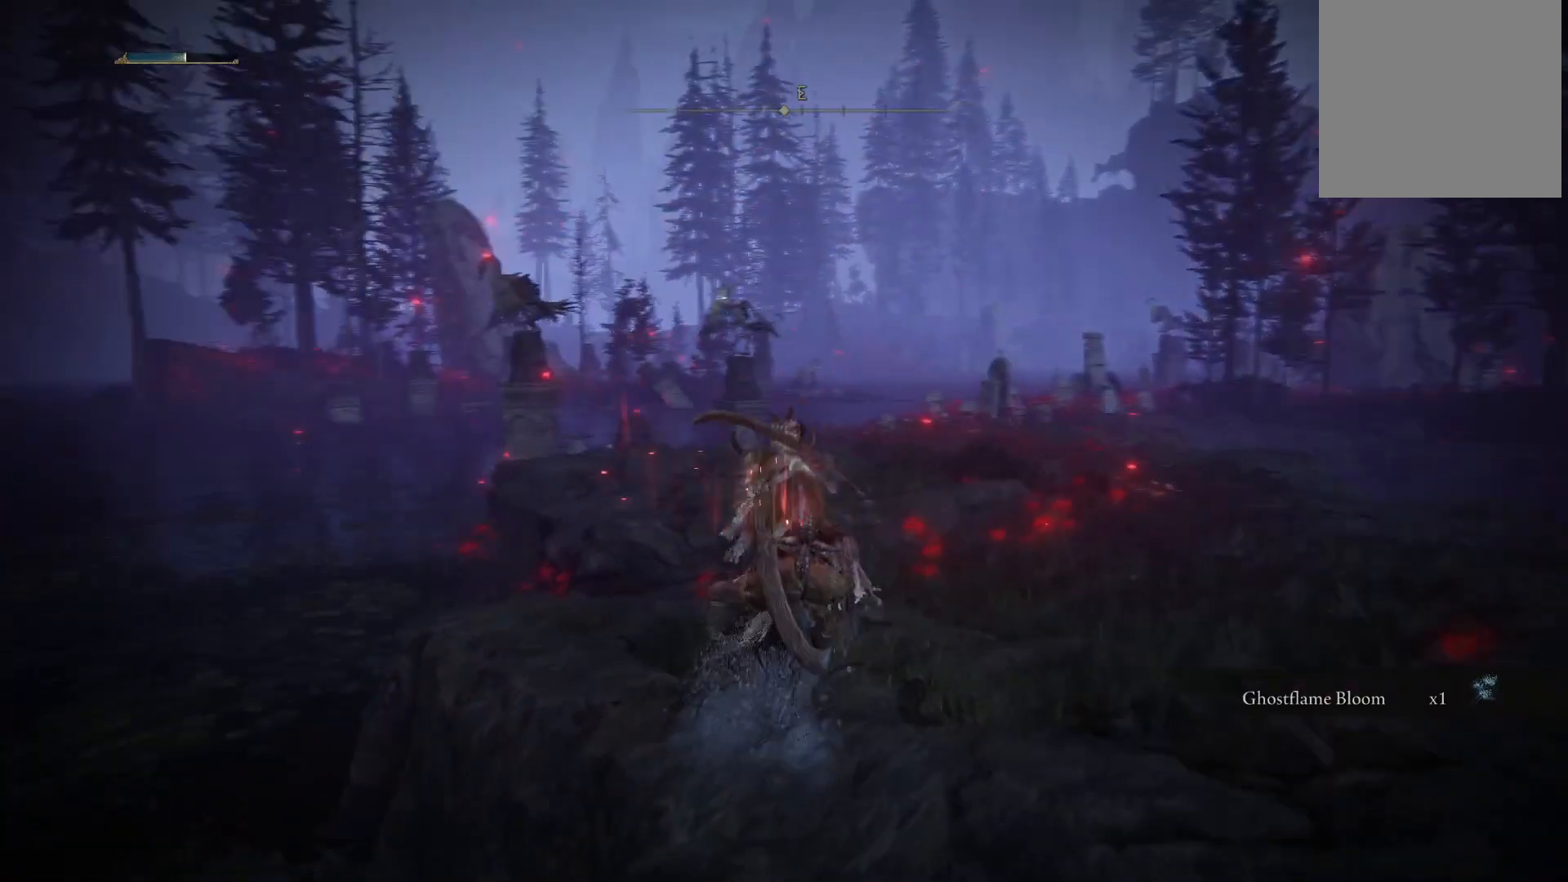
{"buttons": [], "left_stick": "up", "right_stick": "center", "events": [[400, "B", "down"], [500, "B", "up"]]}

^^^^^^^^^^^^^^^^

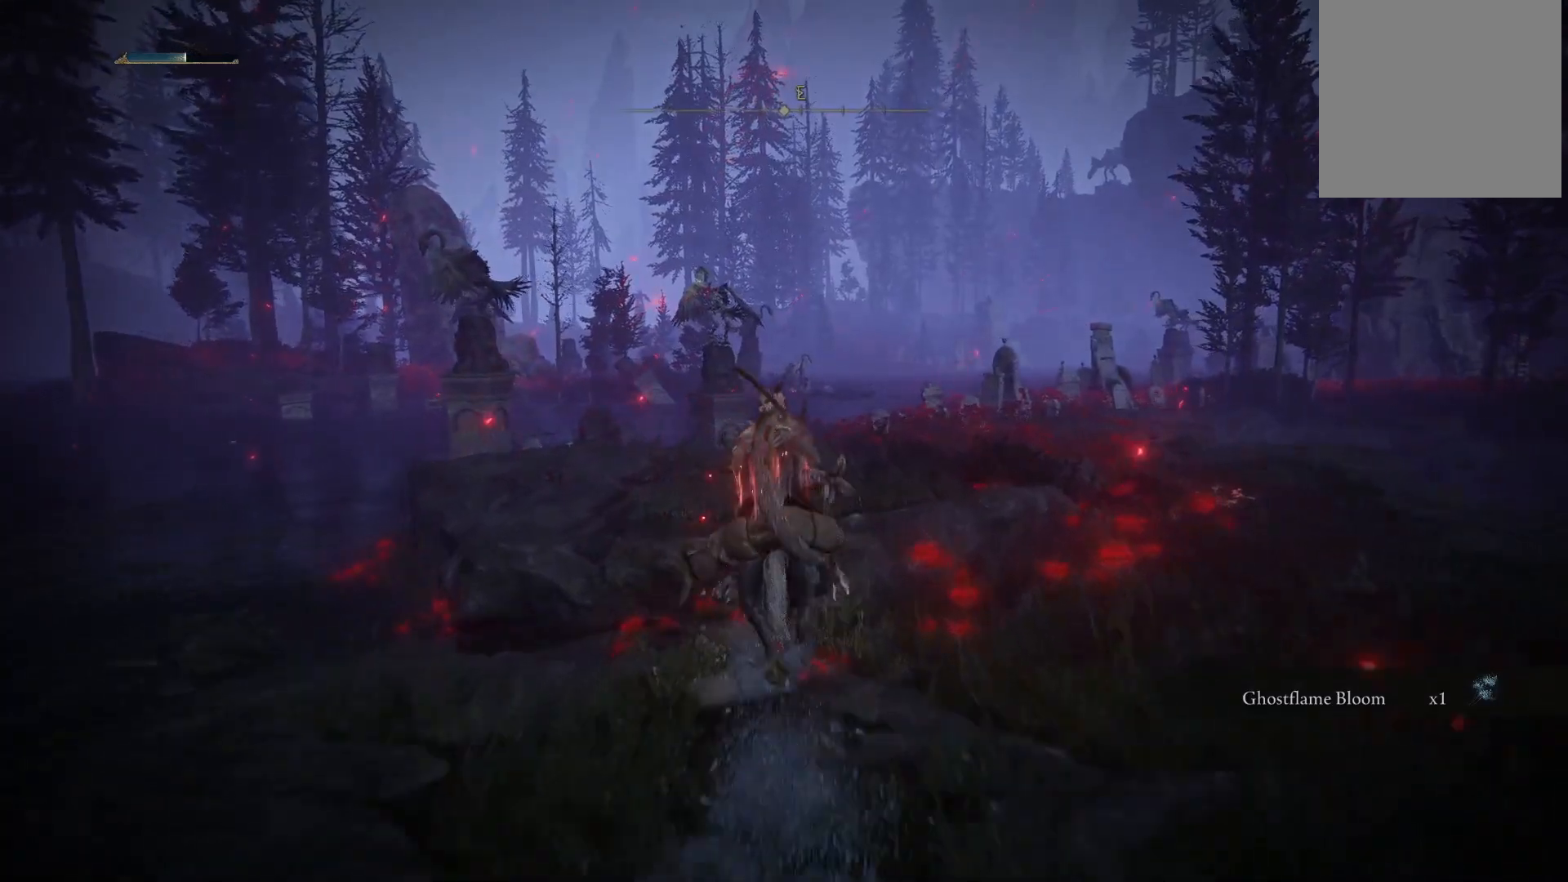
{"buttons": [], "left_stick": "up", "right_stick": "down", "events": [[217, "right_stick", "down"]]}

^^^^^^^^^^^^^^^^

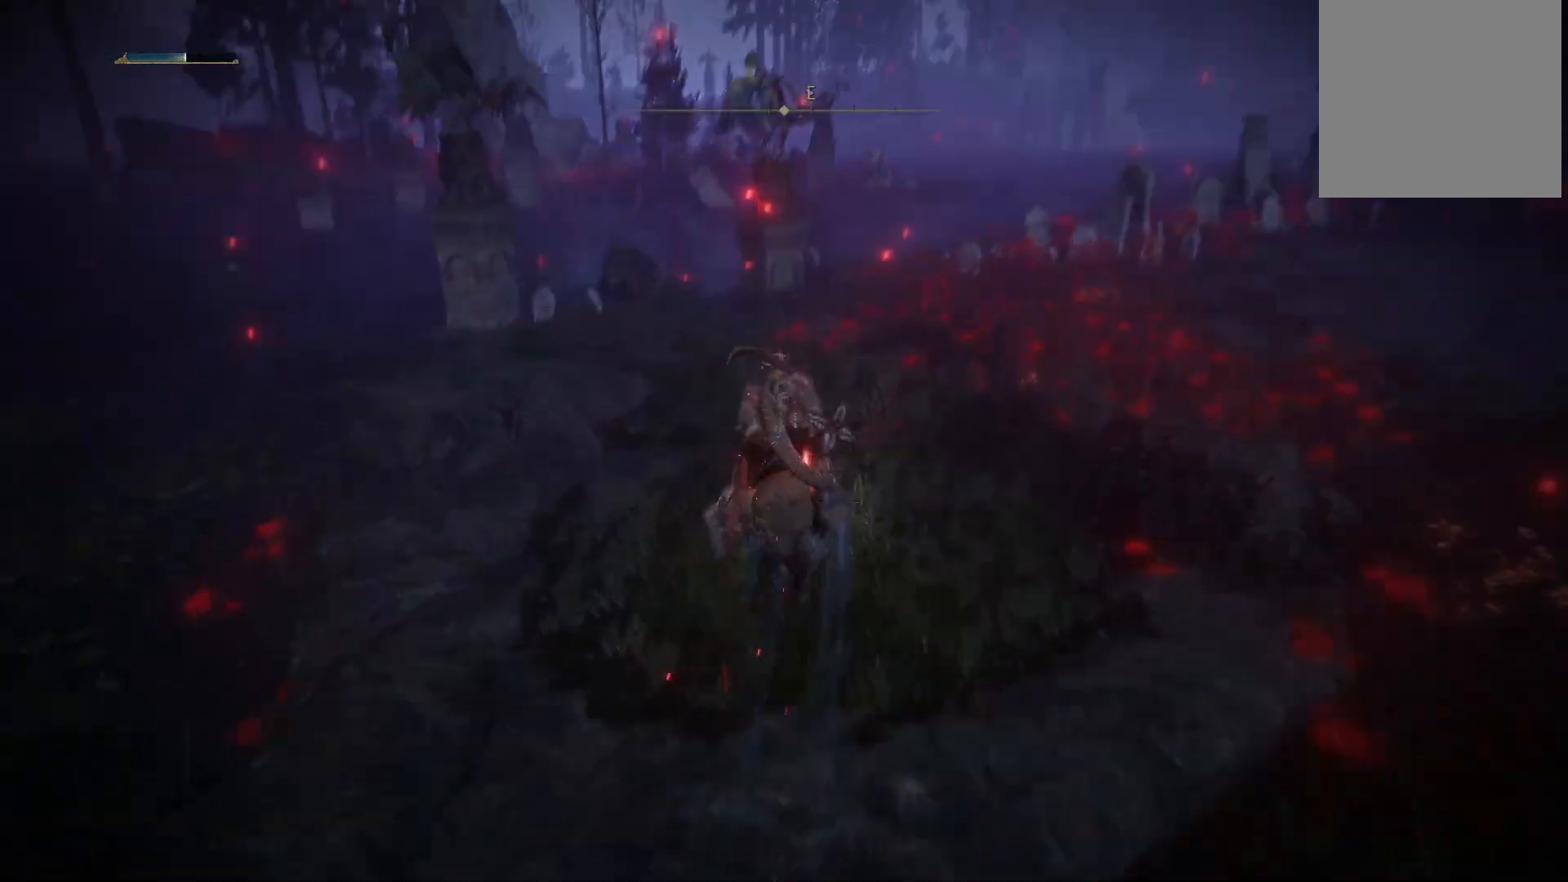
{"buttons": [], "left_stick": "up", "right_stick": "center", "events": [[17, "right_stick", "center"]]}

^^^^^^^^^^^^^^^^

### How to complete this task:
Report each line of the material above where the word "center" appears.

### Reply to the task:
{"buttons": [], "left_stick": "up", "right_stick": "center", "events": [[400, "B", "down"], [500, "B", "up"]]}
{"buttons": [], "left_stick": "up", "right_stick": "center", "events": [[17, "right_stick", "center"]]}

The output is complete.